» **ACTIVITY**:
Every line of the entries with the word "down" in it should be shown.

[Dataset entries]
----
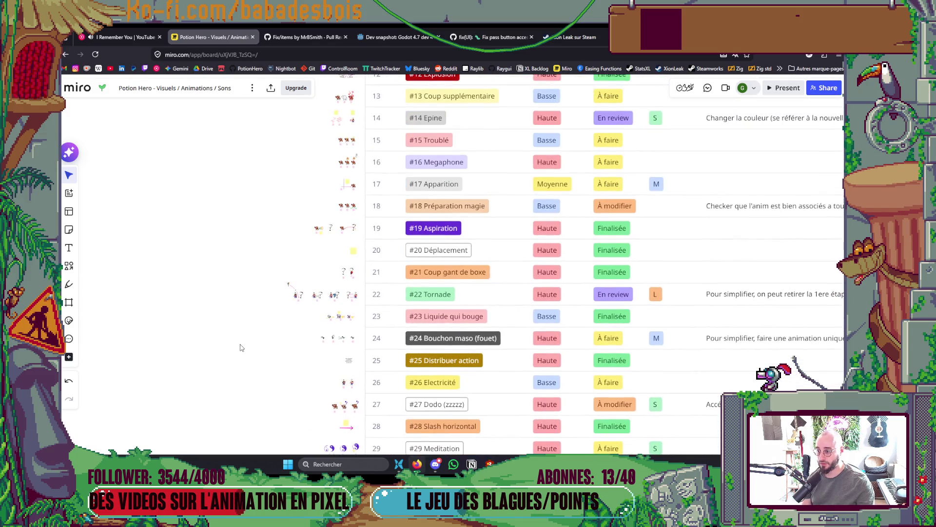
scroll(326, 297, "up", 2)
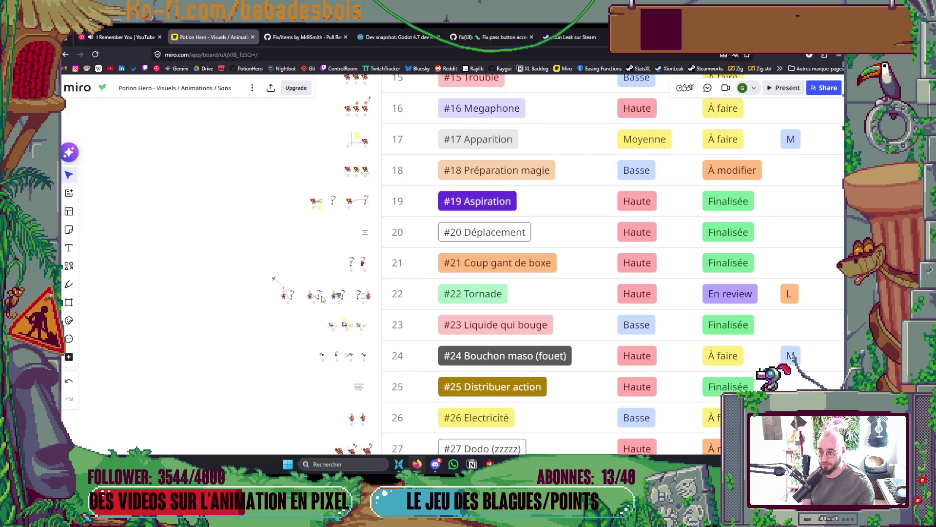
scroll(315, 304, "up", 3)
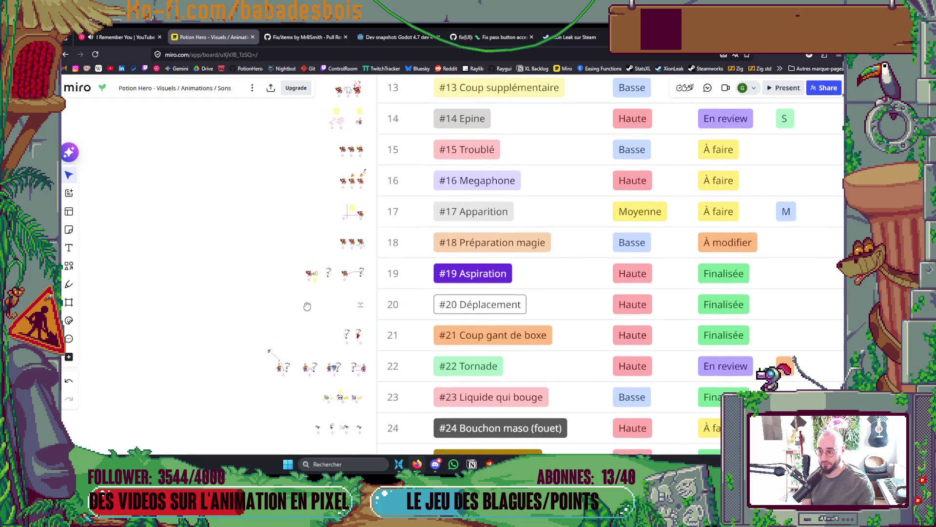
scroll(291, 214, "up", 2)
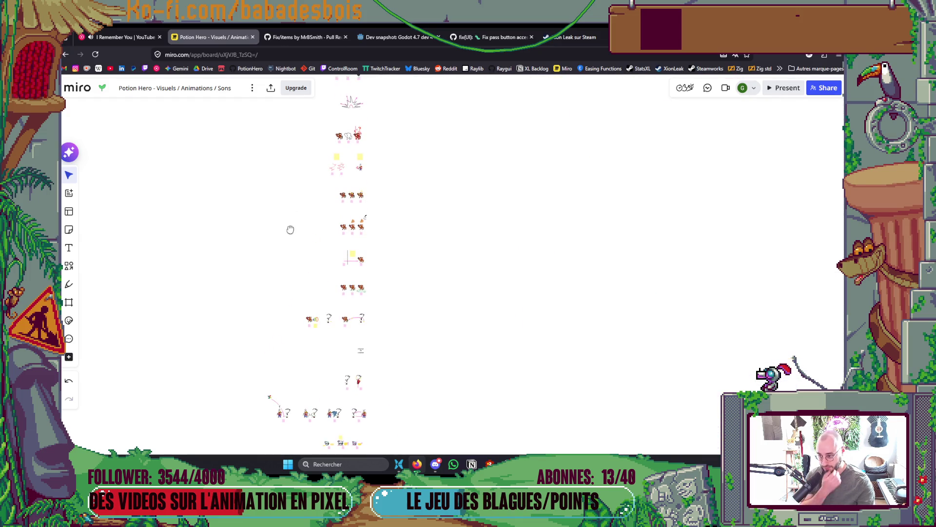
left_click_drag(290, 230, 294, 218)
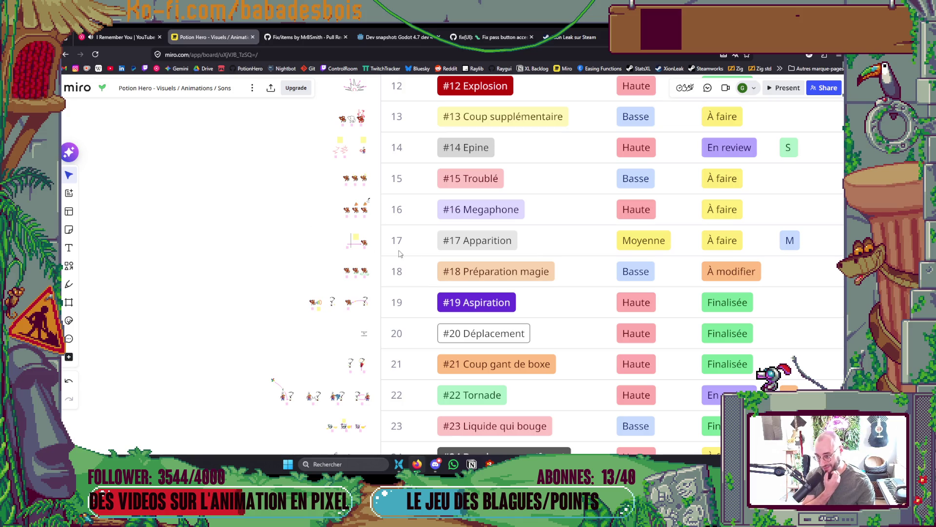
left_click_drag(294, 215, 279, 275)
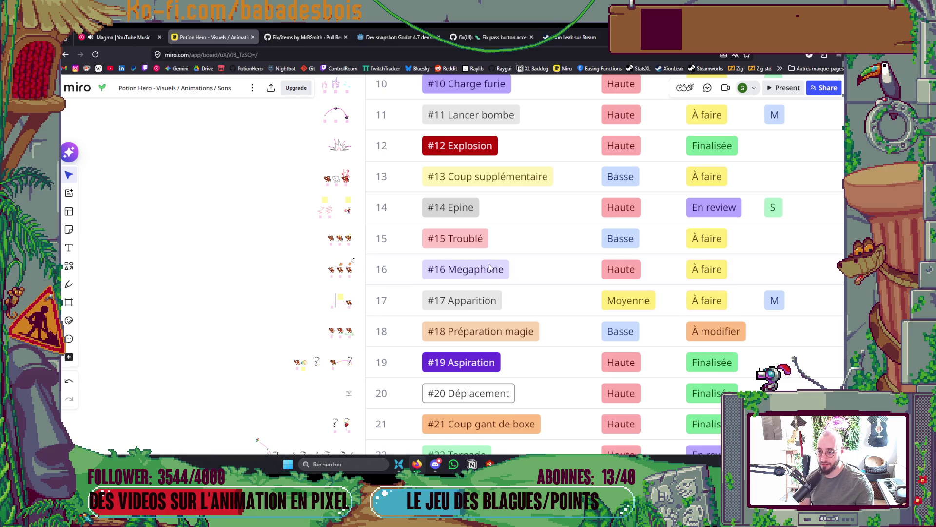
scroll(245, 299, "up", 2)
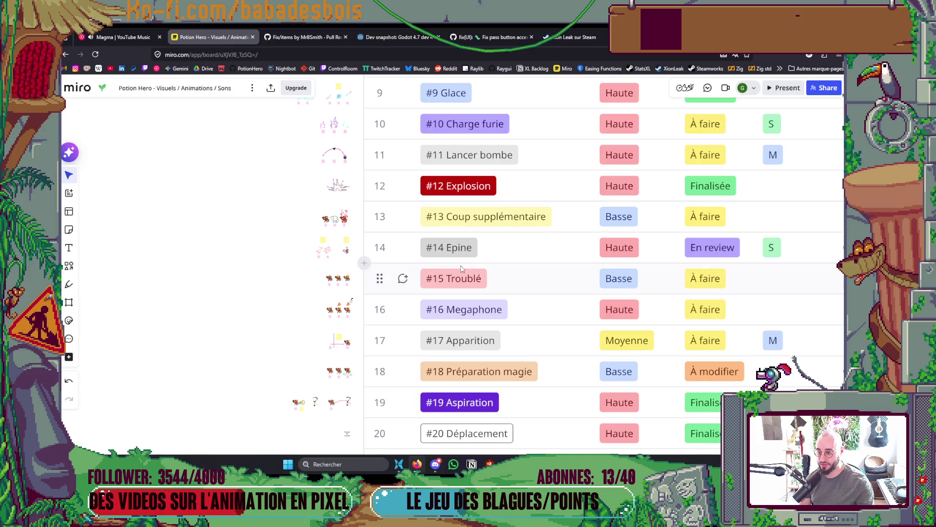
scroll(332, 277, "up", 2)
scroll(331, 280, "up", 2)
scroll(331, 285, "down", 3)
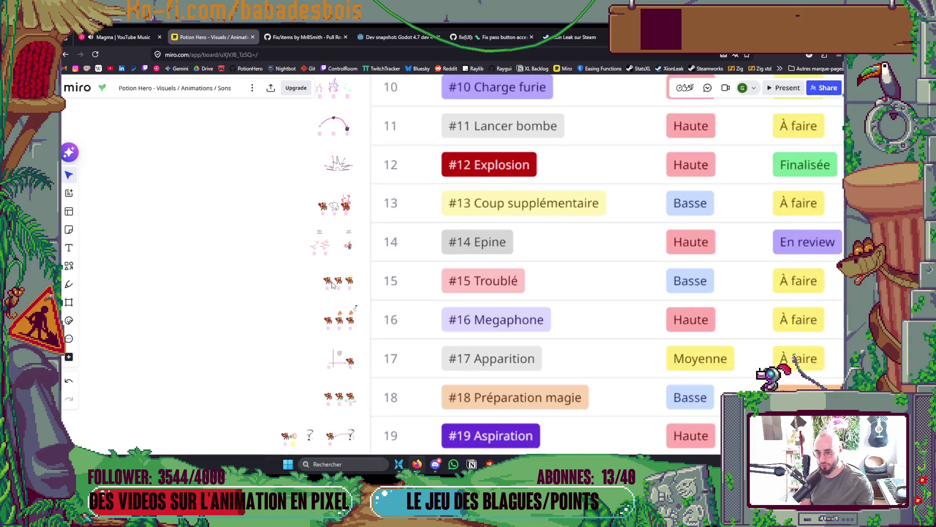
left_click_drag(332, 284, 318, 314)
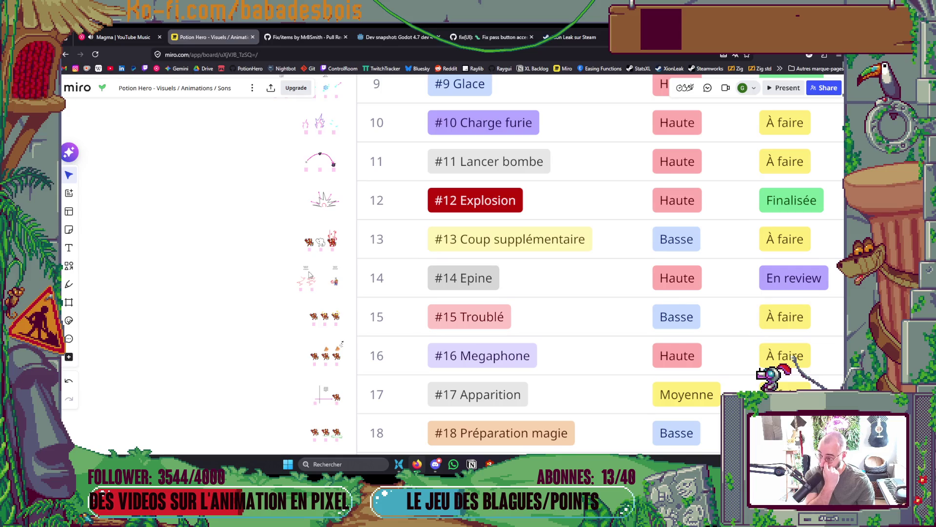
left_click_drag(286, 267, 280, 295)
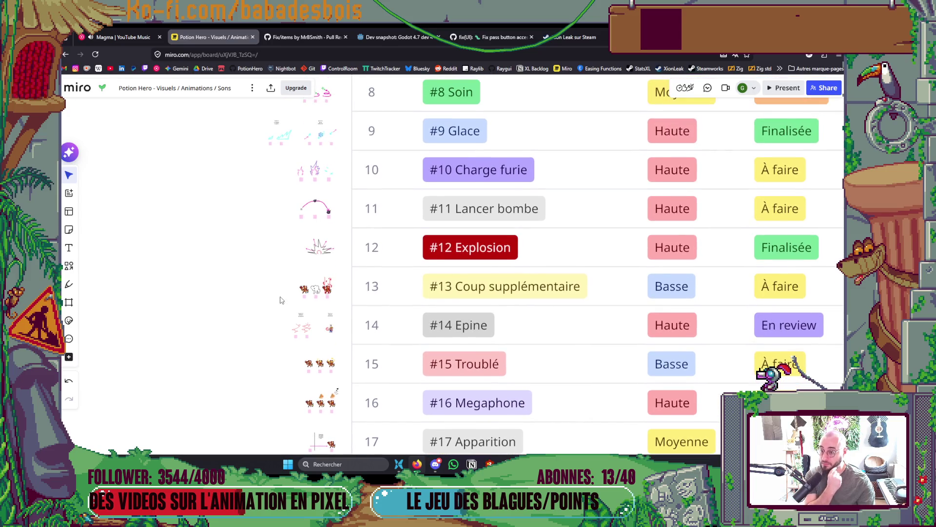
scroll(490, 251, "down", 2)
----
» **RESPONSE AREA**:
scroll(331, 285, "down", 3)
scroll(490, 251, "down", 2)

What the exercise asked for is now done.